Coming off a 2021 season that saw them return to the playoffs but eventually come up short on wild card weekend, the New England Patriots have a long list of to-dos this offseason. One of its items is bringing back players who are scheduled to enter free agency.
There are quite a few of them: all in all, 18 players that were with New England last year are in need of a new contract. Among them is linebacker Jamie Collins, who is an unrestricted free agent and will therefore hit the open market on March 16.
Name: Jamie Collins Sr.
Position: Move linebacker
Jersey number: 58
Opening day age: 32
Size: 6-foot-3, 255 pounds
Contract status: Unrestricted free agent
What is his experience? Following a productive four-year career at Southern Miss, the Patriots selected Collins in the second round of the 2013 draft. An outstanding athlete, who had set a new broad jump record at the Scouting Combine, Collins made an immediate impact as a rookie. Over the next few seasons, he went on to develop into one of the NFL’s most versatile playmakers and a starting member of New England’s defense.
Nonetheless, the Patriots traded him to the Cleveland Browns midway through the 2016 season. He spent two-and-a-half years with the Browns but was released in 2019, paving the way for a return to New England. Following a successful one-year stint with the Patriots, Collins left again: this time, he joined the Detroit Lions on a three-year free agency deal but early in his second season was cut again. Collins eventually re-signed with the Patriots once more.
All in all, Collins has appeared in a combined 131 regular season and playoff games over the course of his career in the NFL. He registered a combined 761 tackles, 29.5 sacks, 19 forced fumbles and 14 interceptions. Collins furthermore scored a pair of touchdowns — one a fumble return, the other a pick-six. He was also voted a Pro Bowler and second-team All-Pro selection once (2015), and won a Super Bowl with the Patriots (2014).
What did his 2021 season look like? Collins’ second season in Detroit began with him serving as a starting linebacker for the team’s first two games of the season. However, the veteran was inactive in Week 3 against the Baltimore Ravens — a sign of things to come: with the Lions unable to find a trade partner, the 0-3 squad decided to release Collins in late September and with almost two full seasons left on the $30 million free agency contract he had signed the previous year.
Collins remained on the open market for one week before returning to his old stomping grounds. The Patriots picked him up on a one-year deal in early October, and he went on to see regular action as a package-specific member of their linebacker corps. In that role, he appeared in 10 regular season contests as well as New England’s playoff loss in Buffalo: Collins was on the field for 234 of 868 defensive snaps over that span (27%) as well as 103 of 359 (28.7%) on special teams.

WORK INSTRUCTION A: Swap "camera" for "view" in the rows starting at "After every picture, add" and ending at "-0.025648, 0.795496, -0.053370]]", and give those rows again with nothing else changed.
The two blocks of rows were drawn from separate sources.

RECORD SET:

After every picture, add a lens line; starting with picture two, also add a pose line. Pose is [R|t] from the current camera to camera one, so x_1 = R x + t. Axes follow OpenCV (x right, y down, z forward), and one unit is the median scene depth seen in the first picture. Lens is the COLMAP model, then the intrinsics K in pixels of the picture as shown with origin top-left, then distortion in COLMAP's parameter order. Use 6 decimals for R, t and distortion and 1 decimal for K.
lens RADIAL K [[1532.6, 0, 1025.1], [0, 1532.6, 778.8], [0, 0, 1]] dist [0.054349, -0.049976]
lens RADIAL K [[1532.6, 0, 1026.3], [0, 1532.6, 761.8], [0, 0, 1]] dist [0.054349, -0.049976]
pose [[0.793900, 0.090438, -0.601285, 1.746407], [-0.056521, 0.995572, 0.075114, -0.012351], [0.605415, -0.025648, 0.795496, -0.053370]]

==

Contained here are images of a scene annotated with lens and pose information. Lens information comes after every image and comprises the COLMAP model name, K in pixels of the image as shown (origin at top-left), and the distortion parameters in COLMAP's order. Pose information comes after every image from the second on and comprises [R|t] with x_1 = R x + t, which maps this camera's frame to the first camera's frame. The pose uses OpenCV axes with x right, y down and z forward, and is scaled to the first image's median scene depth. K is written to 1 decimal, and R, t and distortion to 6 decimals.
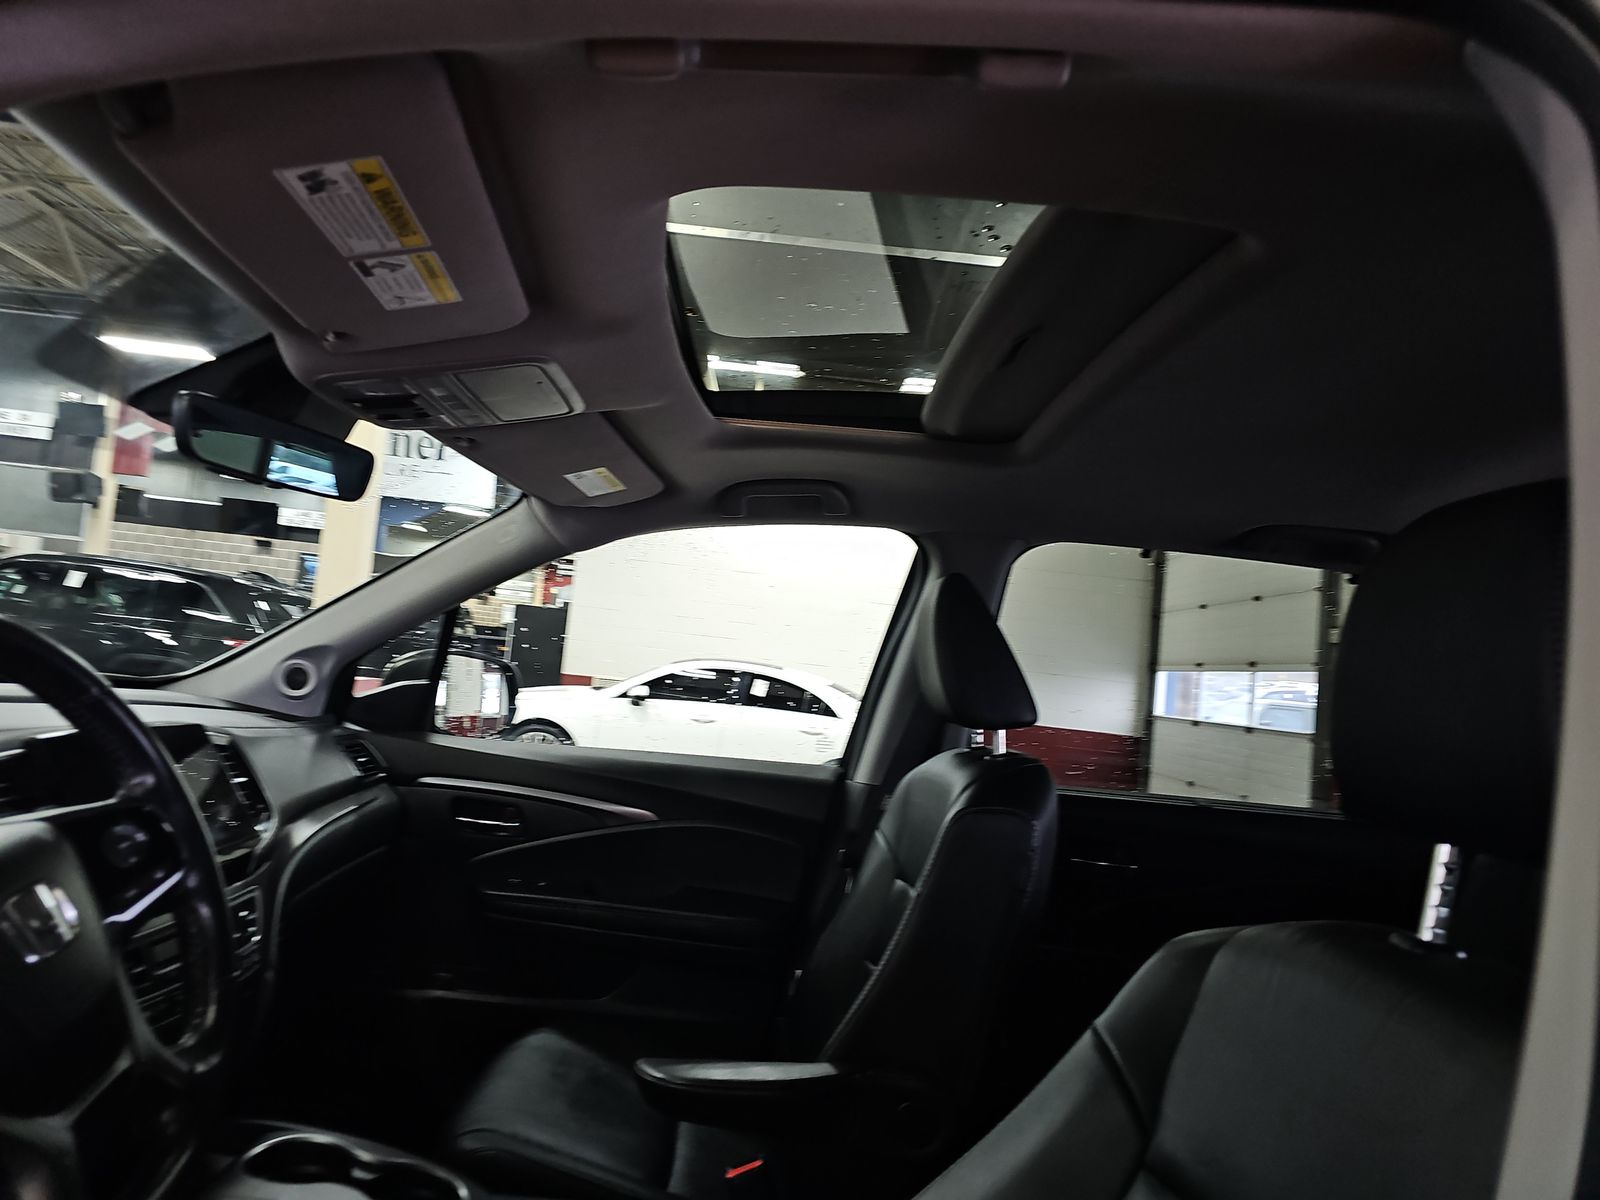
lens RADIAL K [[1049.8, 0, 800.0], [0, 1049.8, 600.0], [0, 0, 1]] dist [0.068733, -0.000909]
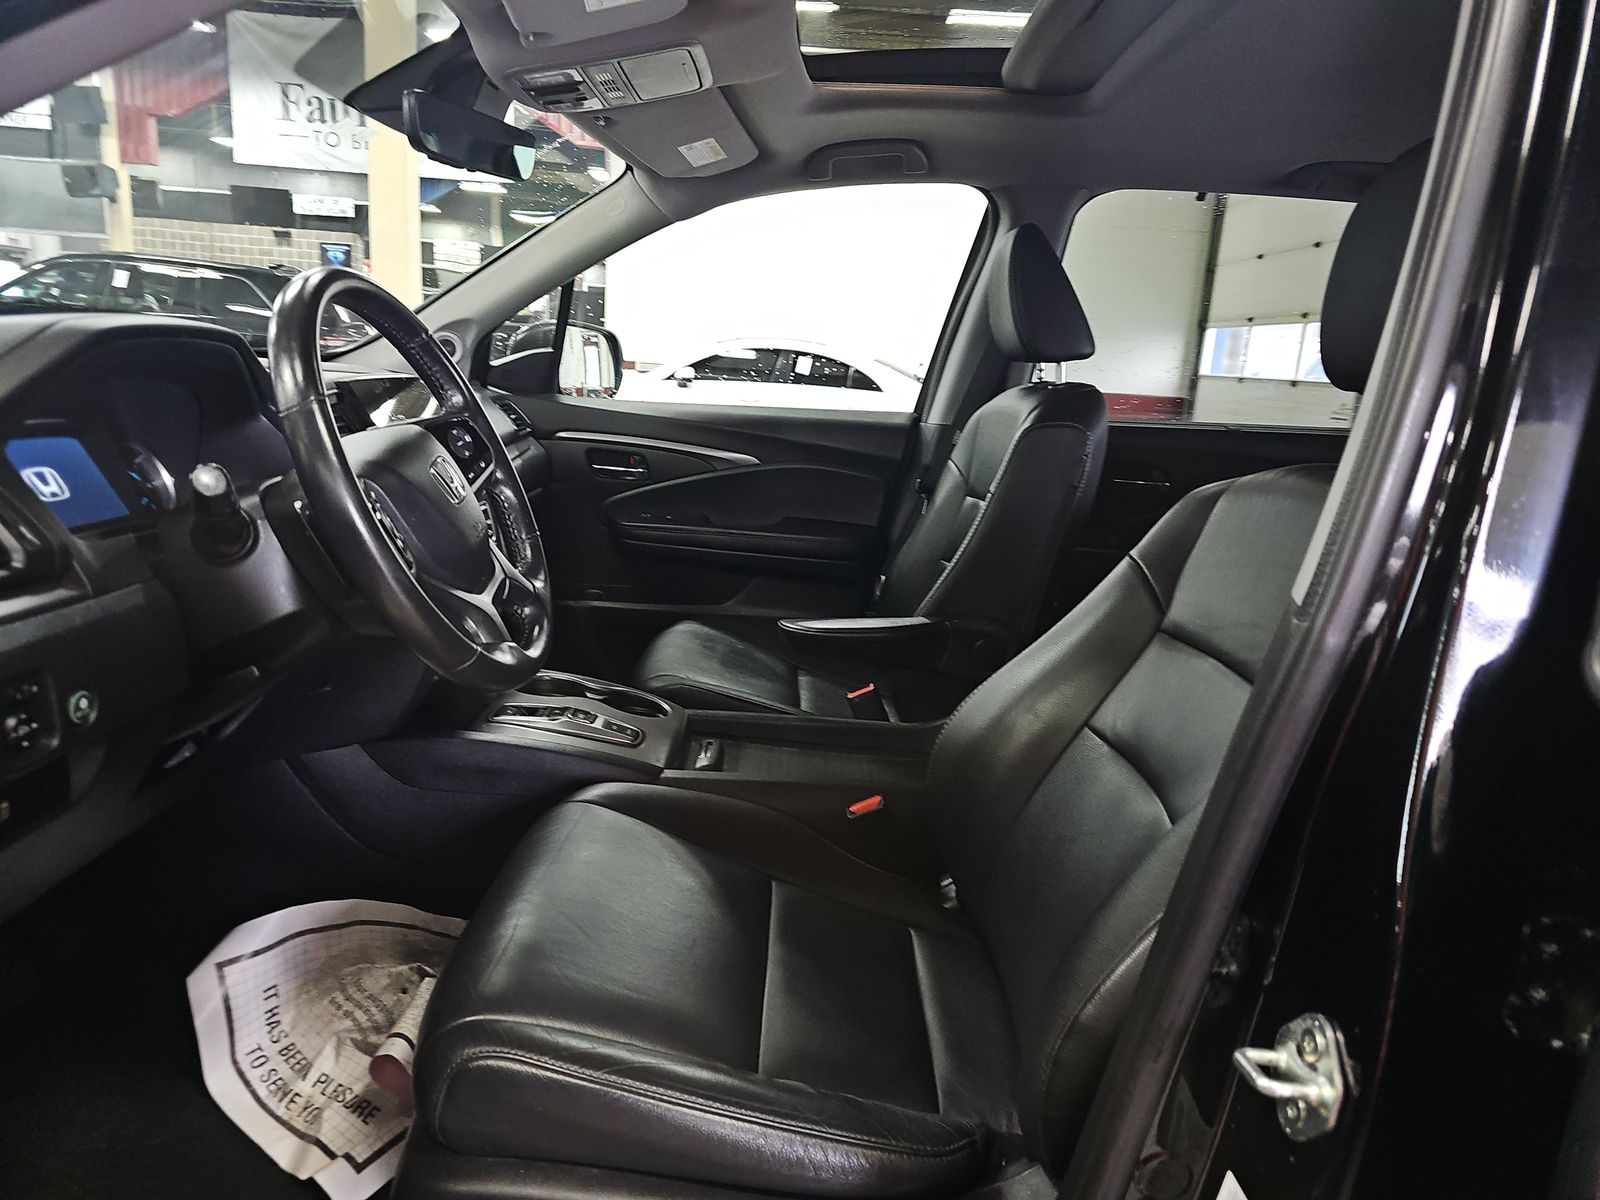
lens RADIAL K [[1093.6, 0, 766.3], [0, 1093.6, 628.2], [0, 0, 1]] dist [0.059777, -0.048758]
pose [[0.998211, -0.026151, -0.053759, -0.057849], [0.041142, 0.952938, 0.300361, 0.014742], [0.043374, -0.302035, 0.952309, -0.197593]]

WORK INSTRUCTION B: Reproduce the Jamie Collins article word for word, starting at "There are quite" and ending at "New England’s defense.".

OUTPUT A:
After every picture, add a lens line; starting with picture two, also add a pose line. Pose is [R|t] from the current view to view one, so x_1 = R x + t. Axes follow OpenCV (x right, y down, z forward), and one unit is the median scene depth seen in the first picture. Lens is the COLMAP model, then the intrinsics K in pixels of the picture as shown with origin top-left, then distortion in COLMAP's parameter order. Use 6 decimals for R, t and distortion and 1 decimal for K.
lens RADIAL K [[1532.6, 0, 1025.1], [0, 1532.6, 778.8], [0, 0, 1]] dist [0.054349, -0.049976]
lens RADIAL K [[1532.6, 0, 1026.3], [0, 1532.6, 761.8], [0, 0, 1]] dist [0.054349, -0.049976]
pose [[0.793900, 0.090438, -0.601285, 1.746407], [-0.056521, 0.995572, 0.075114, -0.012351], [0.605415, -0.025648, 0.795496, -0.053370]]

OUTPUT B:
There are quite a few of them: all in all, 18 players that were with New England last year are in need of a new contract. Among them is linebacker Jamie Collins, who is an unrestricted free agent and will therefore hit the open market on March 16.
Name: Jamie Collins Sr.
Position: Move linebacker
Jersey number: 58
Opening day age: 32
Size: 6-foot-3, 255 pounds
Contract status: Unrestricted free agent
What is his experience? Following a productive four-year career at Southern Miss, the Patriots selected Collins in the second round of the 2013 draft. An outstanding athlete, who had set a new broad jump record at the Scouting Combine, Collins made an immediate impact as a rookie. Over the next few seasons, he went on to develop into one of the NFL’s most versatile playmakers and a starting member of New England’s defense.